PROBLEM A: Return each line of the records below that contains the word "Everything".

PASSAGE:
Lets compare our feature subsets of the one-hot encoded dataset using the random forest model:

In [None]:
import pandas as pd
import numpy as np
from sklearn.ensemble import RandomForestRegressor
from sklearn.metrics import mean_absolute_error, mean_squared_error, r2_score
import matplotlib.pyplot as plt

# Define feature subsets
feature_subsets = {
    # Basic Features
    'Basic': ['No. of Bedrooms', ],
    
    # Minimal Extended Features
    'Minimal + Area': ['No. of Bedrooms',  'Area in sq ft'],
    'Minimal + House Type': ['No. of Bedrooms',  'House Type'],
    
    # Property Features (Core)
    'Property': ['No. of Bedrooms',  'Area in sq ft', 'House Type'],
    
    # Property Location Combinations
    'Property + Outcode': ['No. of Bedrooms', 'Area in sq ft', 'House Type', 'Outcode'],
    'Property + Location': ['No. of Bedrooms',  'Area in sq ft', 'House Type', 'Location'],
    'Property + City': ['No. of Bedrooms',  'Area in sq ft', 'House Type', 'City/County'],
    'Property + Postcode': ['No. of Bedrooms',  'Area in sq ft', 'House Type', 'Postal Code'],
    
    # Property Double Location Combinations
    'Property + Location + City': ['No. of Bedrooms', 'Area in sq ft', 'House Type', 'Location', 'City/County'],
    'Property + City + Outcode': ['No. of Bedrooms',  'Area in sq ft', 'House Type', 'City/County', 'Outcode'],
    'Property + City + Postcode': ['No. of Bedrooms',  'Area in sq ft', 'House Type', 'City/County', 'Postal Code'],
    'Property + Outcode + Location': ['No. of Bedrooms', 'Area in sq ft', 'House Type', 'Outcode', 'Location'],
    'Property + Postcode + Location': ['No. of Bedrooms', 'Area in sq ft', 'House Type', 'Postal Code', 'Location'],
    
    # Property Triple Location Combinations
    'Property + Location + City + Outcode': ['No. of Bedrooms',  'Area in sq ft', 'House Type', 'Location', 'City/County', 'Outcode'],
    'Property + Location + City + Postcode': ['No. of Bedrooms', 'Area in sq ft', 'House Type', 'Location', 'City/County', 'Postal Code'],
    'Property + Outcode + Postcode + Location': ['No. of Bedrooms', 'Area in sq ft', 'House Type', 'Outcode', 'Postal Code', 'Location'],
    
    # Full Property Profile
    'Full': ['No. of Bedrooms', 'Area in sq ft', 'House Type', 'Location', 'City/County', 'Postal Code', 'Outcode']
}

def get_feature_columns(df, feature_subset):
    """
    Gets all relevant columns including one-hot encoded ones for Location
    """

MATERIAL FOR THIS TASK:
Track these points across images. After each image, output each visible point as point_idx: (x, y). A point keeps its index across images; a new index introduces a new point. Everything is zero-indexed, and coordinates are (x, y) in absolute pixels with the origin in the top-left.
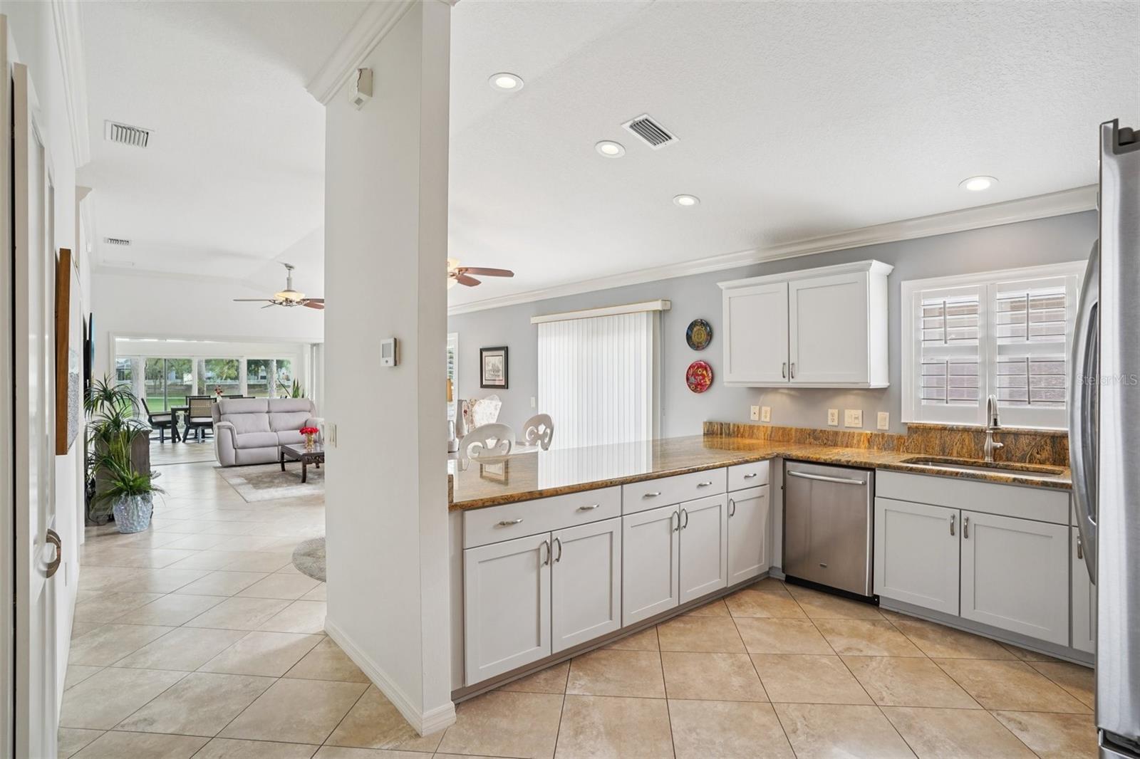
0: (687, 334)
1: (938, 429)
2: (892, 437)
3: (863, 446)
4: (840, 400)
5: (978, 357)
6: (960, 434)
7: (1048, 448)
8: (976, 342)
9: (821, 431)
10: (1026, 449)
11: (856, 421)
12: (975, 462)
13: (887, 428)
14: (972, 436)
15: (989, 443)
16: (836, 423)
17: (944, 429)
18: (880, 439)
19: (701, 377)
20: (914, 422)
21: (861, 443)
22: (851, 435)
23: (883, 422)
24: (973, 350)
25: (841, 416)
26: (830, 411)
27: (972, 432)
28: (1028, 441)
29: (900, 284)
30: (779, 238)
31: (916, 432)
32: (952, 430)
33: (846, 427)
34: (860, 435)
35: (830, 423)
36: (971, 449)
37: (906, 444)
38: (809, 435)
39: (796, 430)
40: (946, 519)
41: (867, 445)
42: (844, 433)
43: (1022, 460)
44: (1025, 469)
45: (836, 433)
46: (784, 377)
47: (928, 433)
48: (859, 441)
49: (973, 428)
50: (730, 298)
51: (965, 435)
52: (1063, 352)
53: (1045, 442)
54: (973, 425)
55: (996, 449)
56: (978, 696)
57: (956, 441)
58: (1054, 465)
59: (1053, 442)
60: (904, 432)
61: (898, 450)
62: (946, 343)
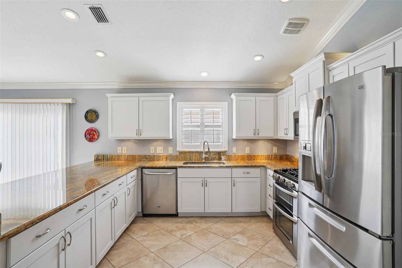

PROBLEM B: Give the feature subset code above again, starting with "# Minimal Extended" and going on through "Property Features (Core)", and swap "Minimal" for "Reduced" throughout.

WRITTEN REPLY A:
Track these points across images. After each image, output each visible point as point_idx: (x, y). A point keeps its index across images; a new index introduces a new point. Everything is zero-indexed, and coordinates are (x, y) in absolute pixels with the origin in the top-left.

WRITTEN REPLY B:
# Reduced Extended Features
    'Reduced + Area': ['No. of Bedrooms',  'Area in sq ft'],
    'Reduced + House Type': ['No. of Bedrooms',  'House Type'],
    
    # Property Features (Core)